Dramatic writing professor speaks about his immigrant experiences
Guillermo Reyes gives a Q&A with Latino Perspectives magazine in its September 2010 issue about his new book, Madre and I: A Memoir of Our Immigrant Lives. Reyes is interim director and head of dramatic writing in the ASU School of Theatre and Film in the Herberger Institute for Design and the Arts. Madre and I: A Memoir of Our Immigrant Lives is his first non-fiction book. Primarily a playwright, Reyes has produced and published various plays in anthologies, such as Men on the Verge of His-Panic Breakdown (Dramatic Publishing Company). But his new book illustrates the real drama of Chilean immigrants in his family, delving into personal history as well as his mother's family, immigrating from Chile and then struggling to make it in America.
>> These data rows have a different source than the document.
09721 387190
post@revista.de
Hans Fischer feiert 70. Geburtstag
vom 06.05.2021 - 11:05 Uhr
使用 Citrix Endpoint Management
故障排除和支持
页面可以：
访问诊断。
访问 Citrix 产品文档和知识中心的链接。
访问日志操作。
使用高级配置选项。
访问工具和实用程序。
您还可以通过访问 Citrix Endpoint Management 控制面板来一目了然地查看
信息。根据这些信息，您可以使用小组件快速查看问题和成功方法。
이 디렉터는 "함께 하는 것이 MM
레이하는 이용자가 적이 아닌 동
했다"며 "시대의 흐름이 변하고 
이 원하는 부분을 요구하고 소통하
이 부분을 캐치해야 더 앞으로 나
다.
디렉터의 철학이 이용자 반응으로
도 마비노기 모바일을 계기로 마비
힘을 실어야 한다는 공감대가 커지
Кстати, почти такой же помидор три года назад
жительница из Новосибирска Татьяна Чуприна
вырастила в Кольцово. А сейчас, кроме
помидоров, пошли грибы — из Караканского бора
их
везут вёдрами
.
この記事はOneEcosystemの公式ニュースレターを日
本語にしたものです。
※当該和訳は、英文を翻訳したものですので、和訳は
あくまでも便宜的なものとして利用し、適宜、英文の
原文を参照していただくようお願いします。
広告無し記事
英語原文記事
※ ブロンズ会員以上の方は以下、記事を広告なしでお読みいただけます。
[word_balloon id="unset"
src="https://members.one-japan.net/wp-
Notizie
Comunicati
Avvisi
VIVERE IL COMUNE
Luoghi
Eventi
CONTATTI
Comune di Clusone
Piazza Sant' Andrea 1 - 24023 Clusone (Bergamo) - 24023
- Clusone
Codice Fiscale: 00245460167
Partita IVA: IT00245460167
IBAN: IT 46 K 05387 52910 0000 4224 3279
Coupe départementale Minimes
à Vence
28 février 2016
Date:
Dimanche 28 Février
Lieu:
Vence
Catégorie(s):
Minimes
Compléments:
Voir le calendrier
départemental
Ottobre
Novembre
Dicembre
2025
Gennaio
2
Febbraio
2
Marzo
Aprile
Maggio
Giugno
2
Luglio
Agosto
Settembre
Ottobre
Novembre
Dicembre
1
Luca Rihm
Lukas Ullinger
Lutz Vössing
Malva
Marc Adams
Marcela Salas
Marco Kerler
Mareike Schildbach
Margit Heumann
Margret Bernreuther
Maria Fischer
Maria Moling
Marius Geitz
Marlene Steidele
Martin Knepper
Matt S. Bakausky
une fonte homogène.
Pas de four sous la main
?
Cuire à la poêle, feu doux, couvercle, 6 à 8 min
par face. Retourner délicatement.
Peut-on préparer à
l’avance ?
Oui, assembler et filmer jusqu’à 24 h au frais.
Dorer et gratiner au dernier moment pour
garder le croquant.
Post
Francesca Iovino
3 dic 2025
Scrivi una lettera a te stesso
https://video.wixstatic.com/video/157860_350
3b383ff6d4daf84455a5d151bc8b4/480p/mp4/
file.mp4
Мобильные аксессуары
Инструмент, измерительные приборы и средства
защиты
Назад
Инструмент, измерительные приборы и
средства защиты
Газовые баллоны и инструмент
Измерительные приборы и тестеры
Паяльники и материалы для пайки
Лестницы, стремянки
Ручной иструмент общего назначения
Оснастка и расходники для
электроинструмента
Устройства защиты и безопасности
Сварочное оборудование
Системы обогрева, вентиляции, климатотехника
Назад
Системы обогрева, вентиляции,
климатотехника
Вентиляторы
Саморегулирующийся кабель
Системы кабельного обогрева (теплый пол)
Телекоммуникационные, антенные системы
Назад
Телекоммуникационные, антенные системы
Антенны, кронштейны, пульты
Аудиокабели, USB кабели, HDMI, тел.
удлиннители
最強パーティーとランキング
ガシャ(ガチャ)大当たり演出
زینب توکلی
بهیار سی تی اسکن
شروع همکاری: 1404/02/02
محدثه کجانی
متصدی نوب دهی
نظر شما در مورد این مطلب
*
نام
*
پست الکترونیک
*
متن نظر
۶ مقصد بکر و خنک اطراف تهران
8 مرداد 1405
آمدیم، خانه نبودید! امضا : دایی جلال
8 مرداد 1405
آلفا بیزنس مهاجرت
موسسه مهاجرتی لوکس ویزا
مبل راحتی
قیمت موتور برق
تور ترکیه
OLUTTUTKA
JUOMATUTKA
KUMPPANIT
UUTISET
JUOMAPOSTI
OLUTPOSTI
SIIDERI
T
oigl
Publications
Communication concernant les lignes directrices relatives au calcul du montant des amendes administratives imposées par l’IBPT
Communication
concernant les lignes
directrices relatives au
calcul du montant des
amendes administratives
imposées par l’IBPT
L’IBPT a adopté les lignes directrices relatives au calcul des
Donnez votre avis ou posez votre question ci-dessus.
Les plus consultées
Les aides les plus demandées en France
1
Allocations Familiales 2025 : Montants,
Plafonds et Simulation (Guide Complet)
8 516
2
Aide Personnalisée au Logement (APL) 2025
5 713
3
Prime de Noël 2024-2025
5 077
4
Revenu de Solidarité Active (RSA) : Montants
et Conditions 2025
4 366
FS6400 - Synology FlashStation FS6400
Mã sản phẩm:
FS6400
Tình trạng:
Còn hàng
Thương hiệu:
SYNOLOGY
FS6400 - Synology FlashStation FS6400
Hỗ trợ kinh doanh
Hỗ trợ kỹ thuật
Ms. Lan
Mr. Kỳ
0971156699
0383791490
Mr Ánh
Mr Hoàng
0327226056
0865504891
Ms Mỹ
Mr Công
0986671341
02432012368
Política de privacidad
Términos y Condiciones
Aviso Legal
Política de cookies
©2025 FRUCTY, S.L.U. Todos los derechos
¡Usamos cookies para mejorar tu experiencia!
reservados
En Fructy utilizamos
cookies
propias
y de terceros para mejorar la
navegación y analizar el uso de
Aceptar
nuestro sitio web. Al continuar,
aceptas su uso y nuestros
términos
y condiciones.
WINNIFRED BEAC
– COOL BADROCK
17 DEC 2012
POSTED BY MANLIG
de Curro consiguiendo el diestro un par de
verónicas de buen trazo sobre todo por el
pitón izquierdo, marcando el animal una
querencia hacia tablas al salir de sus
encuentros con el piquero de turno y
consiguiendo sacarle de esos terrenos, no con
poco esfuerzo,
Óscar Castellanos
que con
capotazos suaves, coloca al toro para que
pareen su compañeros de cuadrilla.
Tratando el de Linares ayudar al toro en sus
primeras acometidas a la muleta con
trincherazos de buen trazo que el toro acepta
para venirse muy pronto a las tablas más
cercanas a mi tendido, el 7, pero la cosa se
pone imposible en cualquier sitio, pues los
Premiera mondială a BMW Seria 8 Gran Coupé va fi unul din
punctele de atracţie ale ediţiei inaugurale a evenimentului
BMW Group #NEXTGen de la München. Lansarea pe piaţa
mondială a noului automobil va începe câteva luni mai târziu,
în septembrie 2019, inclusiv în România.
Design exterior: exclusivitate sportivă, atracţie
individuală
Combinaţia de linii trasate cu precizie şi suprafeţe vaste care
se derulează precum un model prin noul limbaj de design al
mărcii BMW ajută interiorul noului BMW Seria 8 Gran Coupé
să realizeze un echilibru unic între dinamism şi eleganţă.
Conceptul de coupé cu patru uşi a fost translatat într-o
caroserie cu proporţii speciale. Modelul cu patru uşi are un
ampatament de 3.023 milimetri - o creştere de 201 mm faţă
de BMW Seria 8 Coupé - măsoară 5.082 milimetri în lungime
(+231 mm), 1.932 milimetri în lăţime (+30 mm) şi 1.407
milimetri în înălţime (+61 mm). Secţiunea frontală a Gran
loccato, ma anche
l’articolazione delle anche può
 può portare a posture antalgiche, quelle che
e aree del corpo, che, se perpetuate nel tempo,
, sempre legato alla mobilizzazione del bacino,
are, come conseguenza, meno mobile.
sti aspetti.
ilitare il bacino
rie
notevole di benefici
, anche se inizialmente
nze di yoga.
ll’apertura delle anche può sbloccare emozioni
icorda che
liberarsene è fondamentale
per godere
Reyes describes his new work as not Angela's Ashes, but close enough in its portrayal of a mother-son relationship. He says it delves into issues of sexual identity and other matters, but it's not Running with Scissors, which was a more dysfunctional mother-son relationship. Reyes’ story explores various personal issues, neither talked nor written about easily, but explores truth and portrays the immigrant experience, warts and all, in a time when he feels people are busy blaming immigrants for everything. Reyes says immigrants are not guilty of everything, just of being human. He began writing it in 2006, then traveled to Chile to interview family members, and a good working draft was complete in 2008.